══ TEXT PASSAGE ══
The US has run a trade deficit with China since 1973. The deficit increased from $10 billion in 1990 to $266 billion in 2008. It dropped to $227 billion in 2009, and then grew to $295 billion in 2011 but dropped again in 2012 to $262 billion. The Sino-US trade deficit consistently accounts for more than 40% of the US’ overall deficit in its global trade.

Some in the US argue that this large deficit with China is caused by the competitive advantages China gains from practices such as keeping its currency artificially depreciated, having lax environmental and health and safety legislation, poorly protecting intellectual property rights, not comprehensively implementing WTO obligations, and widely employing industrial policies and discriminatory government procurement practices which work to subsidize and protect domestic Chinese firms at the expense of their foreign competitors. Critics argue that these practices have in turn caused the US to unfairly lose manufacturing and other jobs to China.

Others have argued that Chinese economic policies, which have enabled China’s GDP to grow 9% annually over the last two decades, have provided many advantages to the United States. For instance, China’s rapid economic growth has generated significant demand for US exports. For the last 10 years, China has been the US’ fastest growing export market. In the future, this market is expected to further expand as China’s domestic demand develops, as the living standards of its citizens improve, and as a sizable Chinese middle class emerges.
═══
→ PROBLEMS AND TASKS:
a - According to the passage on the US trade deficit with China, why is China expected to become an even larger market for US exports?
b - In the passage on the US trade deficit with China, print the stretch from "Others have argued" through "middle class emerges.".
══ THE DATA ══
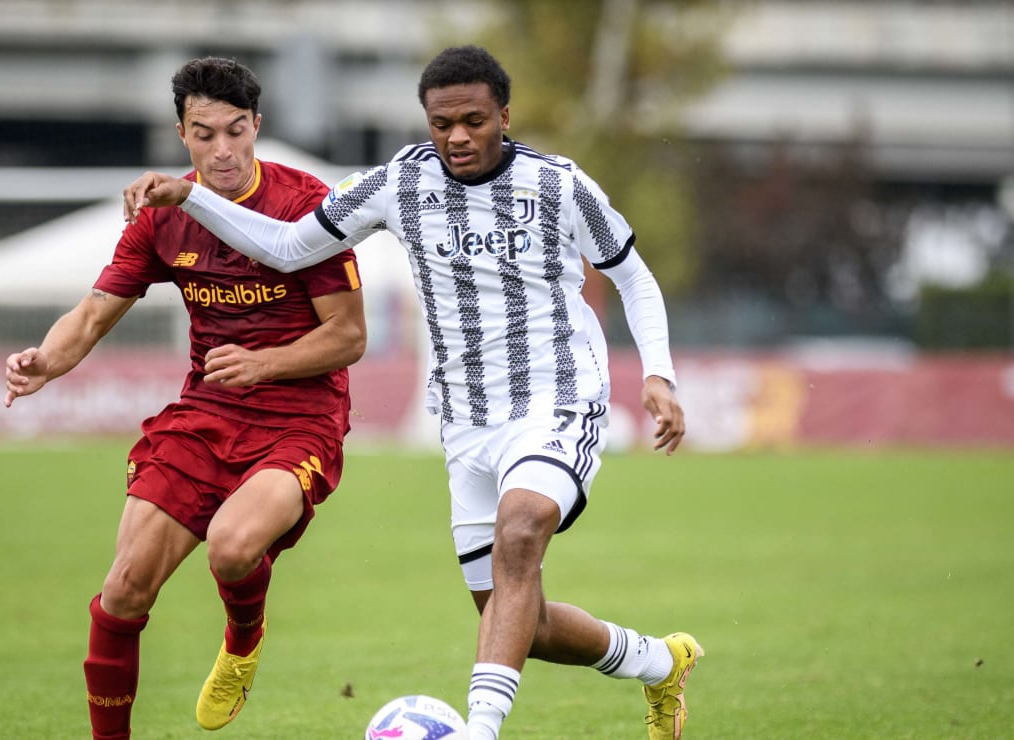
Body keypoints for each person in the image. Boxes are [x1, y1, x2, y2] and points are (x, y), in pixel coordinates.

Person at [124, 45, 699, 740]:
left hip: (557, 398)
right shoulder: (399, 183)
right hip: (466, 422)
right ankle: (658, 661)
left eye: (474, 120)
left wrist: (659, 374)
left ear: (504, 117)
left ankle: (477, 732)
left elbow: (633, 276)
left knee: (520, 535)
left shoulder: (561, 185)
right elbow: (287, 246)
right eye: (441, 123)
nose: (457, 136)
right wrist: (194, 197)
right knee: (523, 622)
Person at [4, 57, 366, 739]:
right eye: (205, 135)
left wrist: (264, 365)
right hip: (206, 413)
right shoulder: (163, 216)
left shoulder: (306, 204)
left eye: (236, 131)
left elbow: (347, 338)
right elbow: (90, 316)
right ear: (182, 135)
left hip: (299, 417)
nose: (223, 150)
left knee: (231, 548)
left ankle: (242, 637)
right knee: (122, 591)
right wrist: (44, 362)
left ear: (257, 125)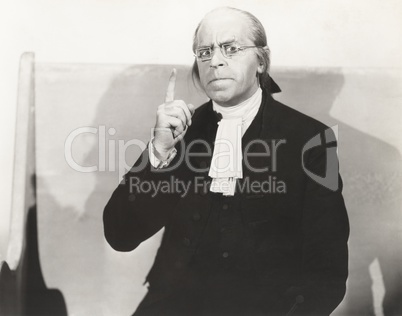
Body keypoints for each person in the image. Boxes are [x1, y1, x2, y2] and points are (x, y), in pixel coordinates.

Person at [103, 7, 349, 316]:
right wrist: (158, 153)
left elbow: (327, 273)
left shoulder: (312, 139)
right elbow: (120, 235)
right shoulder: (179, 132)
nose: (216, 60)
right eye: (204, 52)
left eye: (231, 48)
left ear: (261, 60)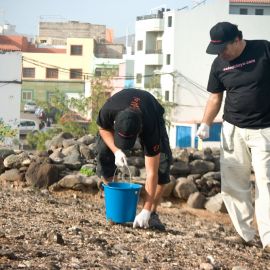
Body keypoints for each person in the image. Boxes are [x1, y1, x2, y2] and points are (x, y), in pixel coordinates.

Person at [197, 22, 270, 252]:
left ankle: (269, 240)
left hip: (265, 130)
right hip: (233, 130)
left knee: (266, 184)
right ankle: (245, 234)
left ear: (238, 39)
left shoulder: (265, 50)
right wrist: (205, 124)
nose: (221, 54)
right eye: (217, 50)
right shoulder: (219, 63)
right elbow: (215, 98)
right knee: (233, 185)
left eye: (224, 48)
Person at [96, 88, 172, 231]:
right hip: (120, 109)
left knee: (163, 165)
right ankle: (115, 207)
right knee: (103, 153)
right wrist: (116, 151)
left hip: (151, 110)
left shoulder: (150, 126)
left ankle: (152, 213)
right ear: (114, 122)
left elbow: (152, 173)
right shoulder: (108, 110)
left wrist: (146, 210)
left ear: (139, 131)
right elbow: (102, 128)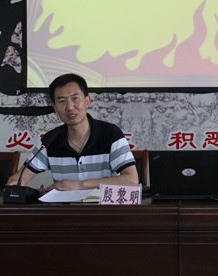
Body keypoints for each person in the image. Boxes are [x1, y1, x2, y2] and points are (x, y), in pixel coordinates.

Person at [7, 73, 138, 190]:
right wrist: (13, 184)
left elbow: (131, 180)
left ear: (87, 101)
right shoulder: (50, 140)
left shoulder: (111, 134)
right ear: (55, 108)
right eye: (62, 101)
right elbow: (20, 178)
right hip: (65, 208)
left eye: (75, 98)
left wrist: (80, 185)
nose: (69, 107)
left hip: (102, 207)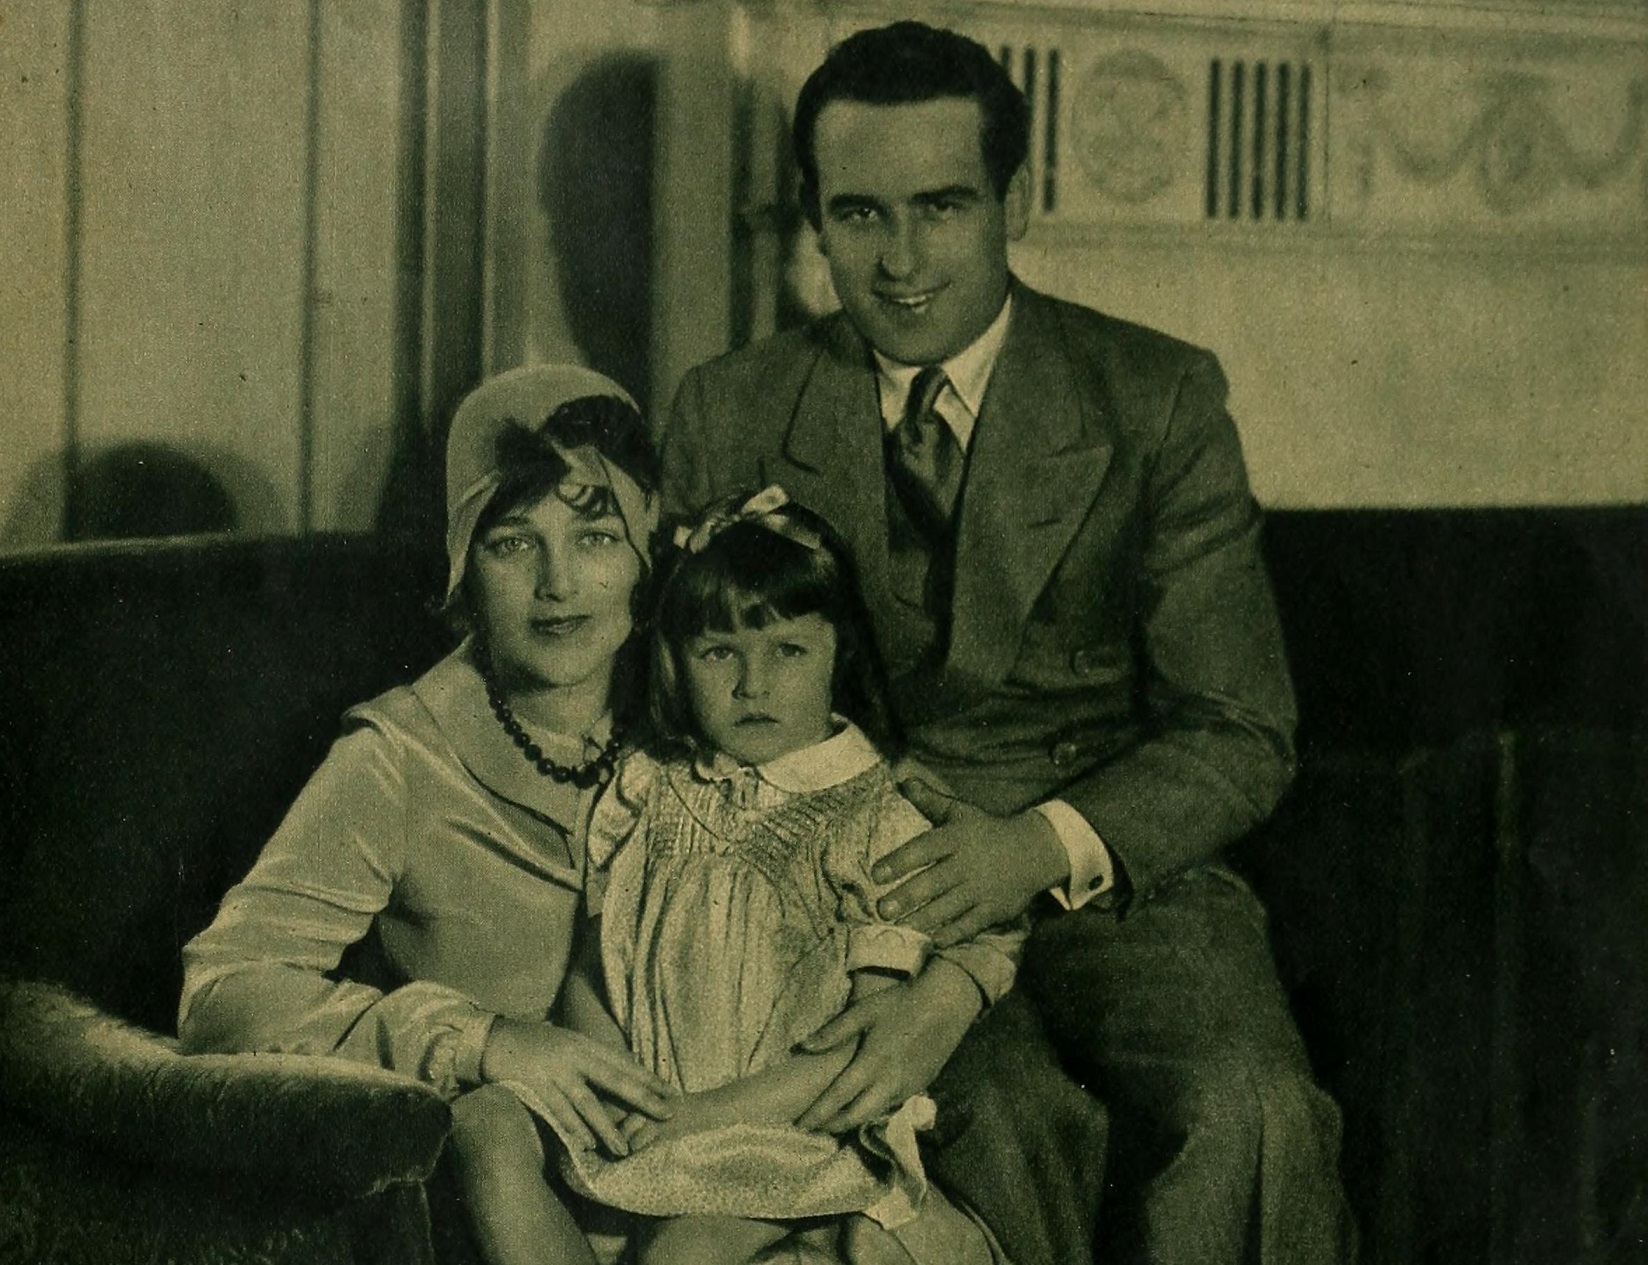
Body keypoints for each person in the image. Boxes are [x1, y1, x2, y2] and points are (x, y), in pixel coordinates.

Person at [659, 21, 1354, 1265]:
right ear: (812, 219)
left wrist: (1036, 845)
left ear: (1012, 202)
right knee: (996, 1125)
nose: (903, 259)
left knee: (1248, 1114)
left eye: (943, 206)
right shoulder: (733, 408)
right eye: (860, 214)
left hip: (1116, 875)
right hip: (845, 888)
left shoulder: (1156, 396)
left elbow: (1241, 731)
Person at [179, 365, 678, 1265]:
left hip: (717, 1185)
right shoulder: (399, 755)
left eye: (597, 535)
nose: (559, 584)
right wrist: (476, 1039)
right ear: (463, 566)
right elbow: (221, 994)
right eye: (513, 543)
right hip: (510, 1213)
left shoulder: (710, 713)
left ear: (648, 553)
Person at [544, 486, 1018, 1265]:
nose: (751, 684)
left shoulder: (871, 820)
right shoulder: (648, 787)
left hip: (801, 1136)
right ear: (675, 661)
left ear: (840, 657)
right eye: (719, 651)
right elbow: (594, 970)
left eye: (788, 651)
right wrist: (623, 1097)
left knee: (677, 1256)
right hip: (661, 1125)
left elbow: (856, 1051)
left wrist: (693, 1117)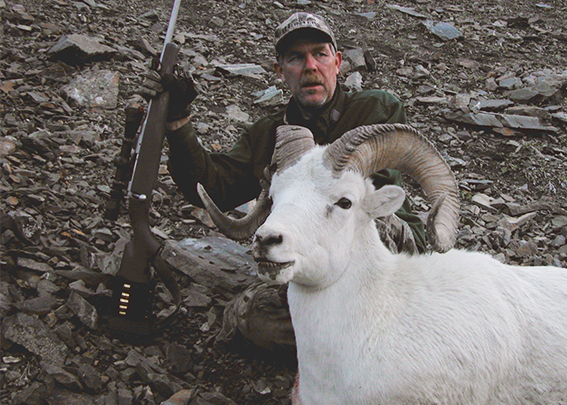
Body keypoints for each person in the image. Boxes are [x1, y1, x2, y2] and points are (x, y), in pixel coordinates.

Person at [140, 12, 426, 349]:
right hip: (310, 260)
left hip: (379, 248)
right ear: (280, 71)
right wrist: (178, 121)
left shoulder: (375, 110)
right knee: (256, 316)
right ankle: (356, 338)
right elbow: (213, 185)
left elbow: (368, 206)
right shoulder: (270, 134)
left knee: (359, 217)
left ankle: (371, 331)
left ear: (337, 63)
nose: (309, 66)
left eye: (320, 53)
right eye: (295, 57)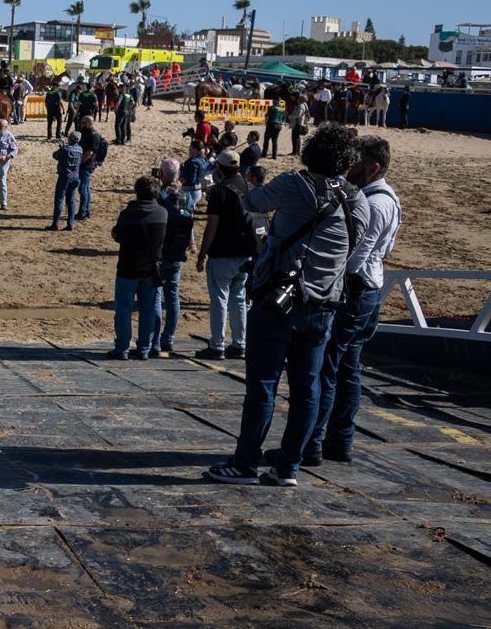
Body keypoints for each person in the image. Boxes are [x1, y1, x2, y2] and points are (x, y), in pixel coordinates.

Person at [205, 125, 367, 487]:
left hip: (280, 298)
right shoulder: (357, 199)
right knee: (307, 388)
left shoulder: (296, 184)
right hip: (324, 302)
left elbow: (252, 202)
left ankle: (246, 463)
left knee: (263, 383)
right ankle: (288, 467)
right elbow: (352, 249)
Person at [305, 135, 401, 465]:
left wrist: (330, 278)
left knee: (328, 369)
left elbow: (357, 255)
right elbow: (384, 250)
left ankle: (314, 442)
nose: (349, 170)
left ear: (372, 168)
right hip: (369, 290)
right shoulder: (389, 198)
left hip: (356, 292)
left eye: (355, 165)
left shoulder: (373, 203)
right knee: (347, 370)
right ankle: (339, 440)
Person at [194, 151, 257, 359]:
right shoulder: (250, 187)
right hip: (246, 252)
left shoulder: (219, 191)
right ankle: (240, 343)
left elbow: (212, 226)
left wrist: (202, 253)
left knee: (219, 299)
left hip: (223, 252)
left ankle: (217, 344)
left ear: (219, 168)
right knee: (239, 299)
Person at [110, 176, 167, 359]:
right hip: (151, 268)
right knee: (148, 310)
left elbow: (119, 235)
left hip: (128, 266)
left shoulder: (128, 214)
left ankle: (122, 348)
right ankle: (144, 348)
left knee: (123, 310)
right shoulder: (162, 213)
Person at [155, 163, 194, 356]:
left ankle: (154, 338)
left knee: (155, 294)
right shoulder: (186, 195)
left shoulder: (159, 195)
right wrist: (191, 243)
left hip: (161, 251)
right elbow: (190, 221)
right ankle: (168, 338)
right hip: (178, 250)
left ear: (162, 174)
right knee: (173, 296)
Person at [51, 130, 83, 231]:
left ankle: (55, 224)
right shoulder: (80, 149)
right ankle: (70, 223)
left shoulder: (66, 149)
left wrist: (63, 146)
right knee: (71, 201)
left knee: (59, 200)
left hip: (65, 176)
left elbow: (55, 155)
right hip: (75, 176)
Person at [75, 120, 108, 221]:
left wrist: (79, 163)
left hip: (87, 165)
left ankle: (83, 212)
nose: (81, 124)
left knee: (83, 188)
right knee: (86, 188)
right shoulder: (86, 133)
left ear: (88, 123)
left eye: (83, 122)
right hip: (87, 164)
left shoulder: (93, 135)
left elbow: (89, 153)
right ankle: (86, 210)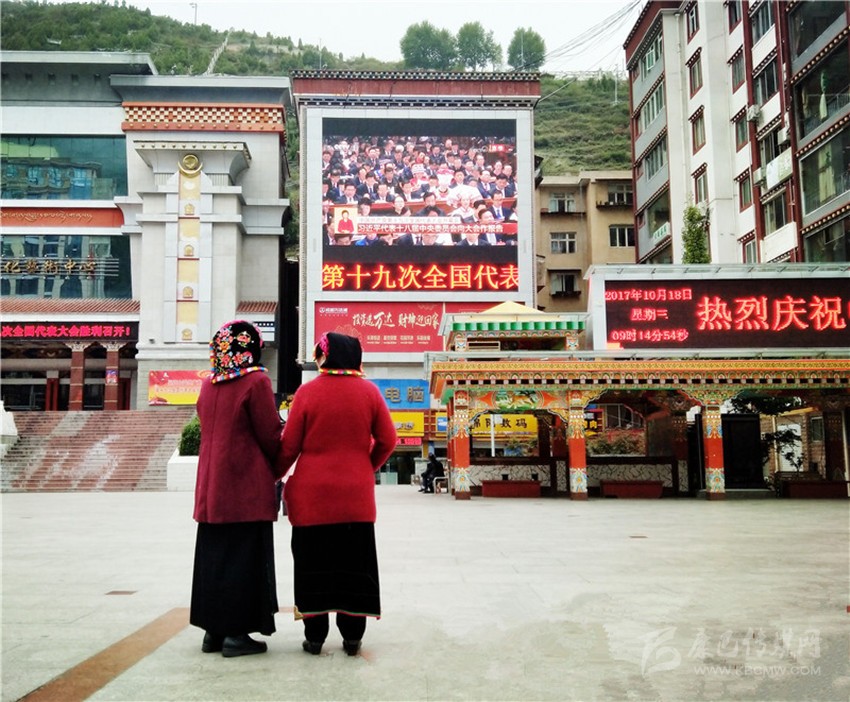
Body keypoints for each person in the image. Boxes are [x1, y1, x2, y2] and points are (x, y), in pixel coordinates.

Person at [278, 332, 397, 657]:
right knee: (354, 566)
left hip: (311, 499)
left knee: (312, 566)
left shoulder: (307, 393)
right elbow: (389, 440)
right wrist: (365, 466)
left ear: (325, 357)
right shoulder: (370, 392)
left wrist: (273, 475)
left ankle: (315, 637)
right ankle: (353, 638)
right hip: (356, 499)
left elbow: (289, 447)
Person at [190, 320, 282, 658]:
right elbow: (270, 435)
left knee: (215, 558)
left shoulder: (208, 384)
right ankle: (236, 635)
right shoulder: (256, 381)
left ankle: (213, 632)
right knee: (244, 560)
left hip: (211, 488)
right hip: (245, 488)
═══
→ ANSWERS TO THE TASKS:
a - The passage expects this market to grow further as China's domestic demand develops and its citizens' living standards improve. It also cites the emergence of a sizable Chinese middle class.

b -
Others have argued that Chinese economic policies, which have enabled China’s GDP to grow 9% annually over the last two decades, have provided many advantages to the United States. For instance, China’s rapid economic growth has generated significant demand for US exports. For the last 10 years, China has been the US’ fastest growing export market. In the future, this market is expected to further expand as China’s domestic demand develops, as the living standards of its citizens improve, and as a sizable Chinese middle class emerges.